Okay, here's a repro with a bit more context. I recorded the state
from nvme_tcp_queue_request() in the request and printed it out as you
suggested. I also added trace events for nvme_tcp_queue_rq() to make
it easier to match the state.

- lock is the return value of trylock() (if executed)
- more is the return value of nvme_tcp_queue_more(if executed)
- this_cpu is raw_smp_processor_id();

Here's the trace output for the failed requests with the associated
completion messages (from dmesg) stitched in.

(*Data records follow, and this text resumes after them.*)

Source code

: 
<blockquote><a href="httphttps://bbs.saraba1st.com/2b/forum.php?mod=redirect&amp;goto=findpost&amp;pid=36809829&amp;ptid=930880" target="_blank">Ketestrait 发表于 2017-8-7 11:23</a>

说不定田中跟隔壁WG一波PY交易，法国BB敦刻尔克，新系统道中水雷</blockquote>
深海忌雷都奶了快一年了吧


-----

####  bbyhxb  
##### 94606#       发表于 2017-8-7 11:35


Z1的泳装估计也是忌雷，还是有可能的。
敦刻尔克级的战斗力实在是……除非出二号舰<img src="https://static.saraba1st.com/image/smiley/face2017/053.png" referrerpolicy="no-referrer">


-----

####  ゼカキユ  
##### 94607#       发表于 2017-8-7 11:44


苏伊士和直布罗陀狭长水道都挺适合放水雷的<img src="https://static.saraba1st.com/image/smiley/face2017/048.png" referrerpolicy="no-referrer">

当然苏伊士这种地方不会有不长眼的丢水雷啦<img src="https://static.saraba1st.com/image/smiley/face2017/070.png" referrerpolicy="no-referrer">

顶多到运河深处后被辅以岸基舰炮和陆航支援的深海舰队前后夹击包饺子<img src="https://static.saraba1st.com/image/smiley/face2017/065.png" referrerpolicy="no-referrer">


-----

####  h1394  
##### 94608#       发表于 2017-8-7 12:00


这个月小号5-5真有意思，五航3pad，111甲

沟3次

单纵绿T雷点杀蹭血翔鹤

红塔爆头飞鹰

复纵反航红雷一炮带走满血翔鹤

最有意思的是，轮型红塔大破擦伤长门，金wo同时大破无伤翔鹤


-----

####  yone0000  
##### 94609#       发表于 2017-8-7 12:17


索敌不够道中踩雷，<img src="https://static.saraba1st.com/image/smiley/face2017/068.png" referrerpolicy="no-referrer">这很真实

  tar-2153 [001] .....   536.383588: nvme_tcp_queue_rq:
    nvme1: qid=2 tag=5 op=0 data_len=32768
  tar-2153 [001] .....   536.383588: nvme_setup_cmd:
    nvme1: disk=nvme1c1n1, qid=2, cmdid=8197, nsid=1, flags=0x0, meta=0x0,
      cmd=(nvme_cmd_read slba=9950336, len=63, ctrl=0x8000, dsmgmt=7, reftag=0)
  dmesg.out           [  565.574700] nvme_tcp_queue_request()
    state: tag 0x5 io_cpu 1 this_cpu 1 lock 1 sync 1 empty 1 last 0 more 1

 tar-2153  [001] .N...   536.383594: nvme_tcp_queue_rq:
   nvme1: qid=2 tag=4 op=0 data_len=32768
 tar-2153  [001] .N...   536.383594: nvme_setup_cmd:
   nvme1: disk=nvme1c1n1, qid=2, cmdid=16388, nsid=1, flags=0x0, meta=0x0,
     cmd=(nvme_cmd_read slba=9950272, len=63, ctrl=0x8000, dsmgmt=7, reftag=0)
 dmesg.out            [  565.540965] nvme_tcp_queue_request()
   state: tag 0x4 io_cpu 1 this_cpu 5 lock 1 sync 1 empty 1 last 0 more 1

kworker/1:0H-23  [001] .....   536.383619: nvme_tcp_queue_rq:
  nvme1: qid=2 tag=3 op=0 data_len=32768
kworker/1:0H-23  [001] .....   536.383619: nvme_setup_cmd:
  nvme1: disk=nvme1c1n1, qid=2, cmdid=24579, nsid=1, flags=0x0, meta=0x0,
    cmd=(nvme_cmd_read slba=9950208, len=63, ctrl=0x8000, dsmgmt=7, reftag=0)
dmesg.out              [  565.490597] nvme_tcp_queue_request()
  state: tag 0x3 io_cpu 1 this_cpu 1 lock 0 sync 1 empty 0 last 0 more 1

kworker/1:0H-23  [001] .....   536.383620: nvme_tcp_queue_rq:
  nvme1: qid=2 tag=2 op=0 data_len=32768
kworker/1:0H-23  [001] .....   536.383620: nvme_setup_cmd:
  nvme1: disk=nvme1c1n1, qid=2, cmdid=40962, nsid=1, flags=0x0, meta=0x0,
    cmd=(nvme_cmd_read slba=9950144, len=63, ctrl=0x8000, dsmgmt=7, reftag=0)
dmesg.out                   [  565.470687] nvme_tcp_queue_request()
  state: tag 0x2 io_cpu 1 this_cpu 1 lock 0 sync 1 empty 0 last 1 more 1

Does this shed any light on the issue?